Underreporting of adverse drug events (ADEs) is a key challenge in drug safety surveillance. Although a valuable resource for pharmacovigilance, the US Food and Drug Administration (FDA)'s Adverse Event Reporting System (FAERS) only capture adverse drug reactions (ADRs) spontaneously reported by healthcare professionals, patients, and pharmaceutical manufacturers. Longitudinal observational databases like Electronic Health Records (EHRs) and transactional claims can be used as additional data sources for pharmacovigilance to address gaps in coverage and increase population heterogeneity. In order to integrate the data from those two types of sources - spontaneous reporting system (SRS) and EHRs – with different data models and vocabularies, Yu et al., considered the use of the OMOP common data model (CDM). This model is not only increasingly adopted by data research networks leveraging EHRs data but has also been intensively used to identify and assess associations between medical interventions and health-related outcomes in many pharmacovigilance and pharmacoepidemiology studies. The authors converted into the OMOP format the last version of the FEARS data base (including 4,619,362 adverse event cases reported between 2012 and 2017). A dedicated tool has been developed to extract, transform, and load (ETL) the FEARS data into the OMOP data base (version 5). An important part of the ETL process was dedicated to terminology mappings of the drug names to RxNorm and of the adverse events, indications, and outcomes to SNOMED CT. The structure mapping between FEARS tables and OMOP CDM required multiple rounds of discussion involving two experts with medical informatics background. The evaluation of the work was two-fold. The authors first validated the mappings and the conversion process and conducted a replication study in order to evaluate the impact of the conversion and information loss on signal detection.

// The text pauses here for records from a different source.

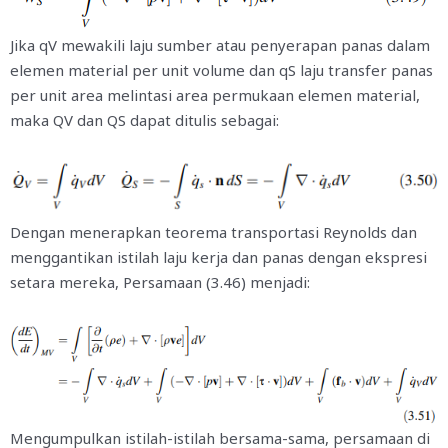
Jika
q
V
mewakili laju sumber atau penyerapan panas dalam
elemen material per unit volume dan
q
S
laju transfer panas
per unit area melintasi area permukaan elemen material,
maka
Q
V
dan
Q
S
dapat ditulis sebagai:
Dengan menerapkan teorema transportasi Reynolds dan
menggantikan istilah laju kerja dan panas dengan ekspresi
setara mereka, Persamaan (3.46) menjadi:
Mengumpulkan istilah-istilah bersama-sama, persamaan di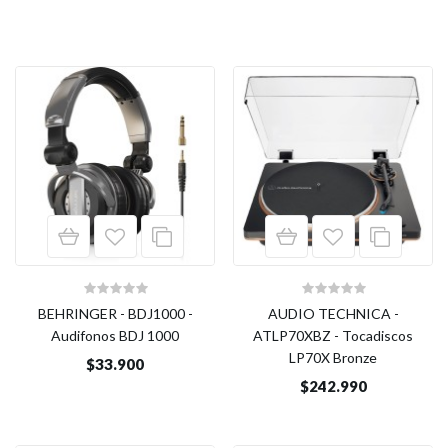
BEHRINGER - BDJ1000 -
AUDIO TECHNICA -
Audifonos BDJ 1000
ATLP70XBZ - Tocadiscos
LP70X Bronze
$33.900
$242.990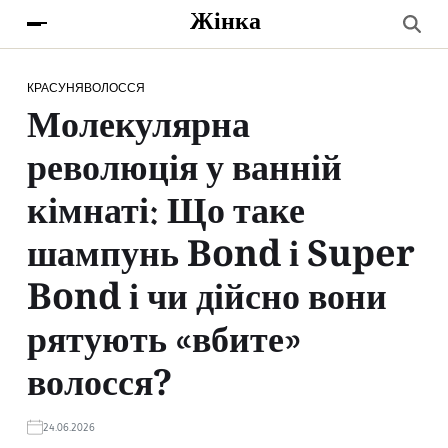
Жінка
КРАСУНЯ
ВОЛОССЯ
Молекулярна
революція у ванній
кімнаті: Що таке
шампунь Bond і Super
Bond і чи дійсно вони
рятують «вбите»
волосся?
24.06.2026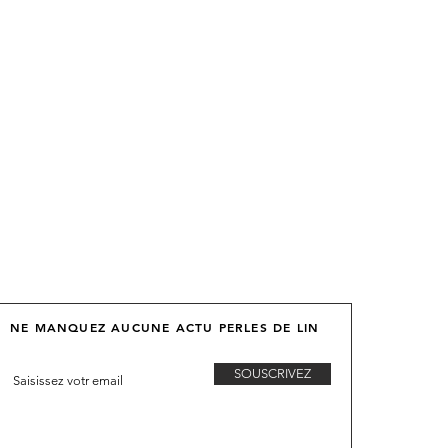
NE MANQUEZ AUCUNE ACTU PERLES DE LIN
SOUSCRIVEZ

This paper was selected as a best paper because it demonstrates with a robust methodology not only the feasibility of converting a SRS data base into the OMOP format but also the accuracy of the resulting framework called ADEpedia-on-OHDSI and its capability to improve signal detection through standardization. Furthermore, this work paves the way for seamless integration of SRS with EHRs or other RWD enabling better signal detection and further discovery about adverse events such as causes, confounders, or possible corrective actions.